**Task goal**
Please pick out every line below that contains the word "slice" and copy each of those lines. Case counts, so only matches with the same capitalization qualify.

[Data excerpts]
*** Begin section ***
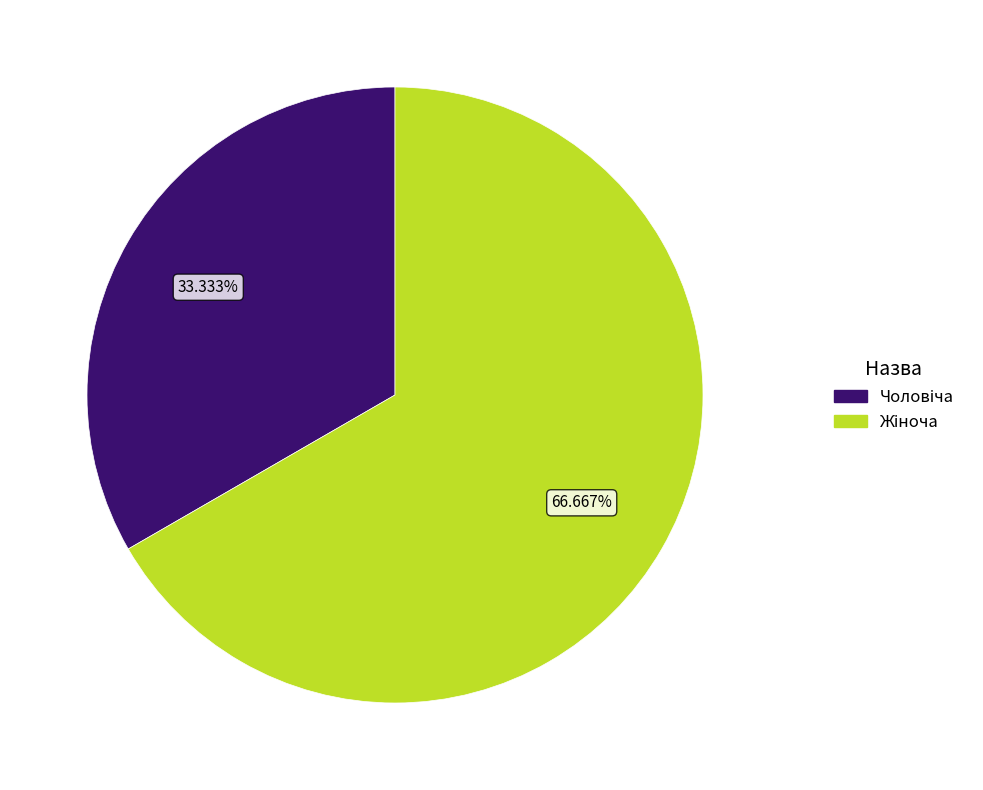

Is there any slice that represents more than half of the pie?

Yes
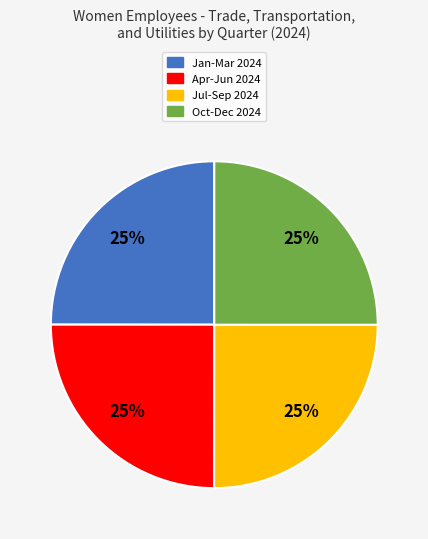

To the nearest percent, what is the average slice percentage?

25%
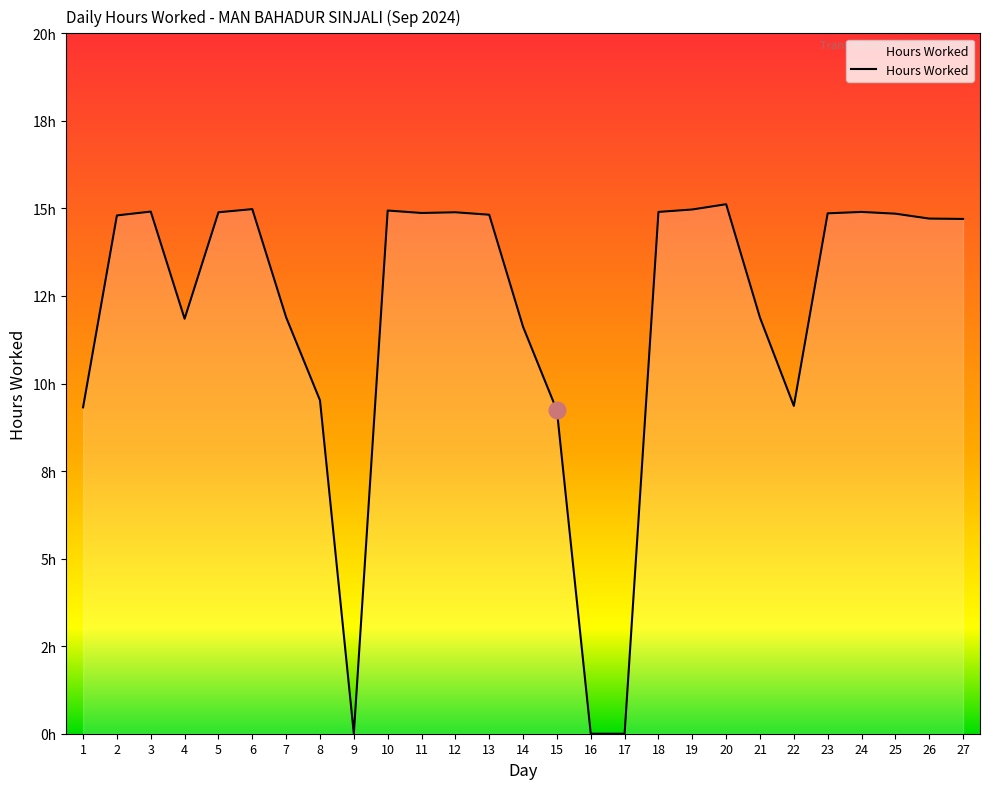

What is the change in value from 1 to 8?

+0.2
*** End section ***
**Result**
Is there any slice that represents more than half of the pie?
To the nearest percent, what is the average slice percentage?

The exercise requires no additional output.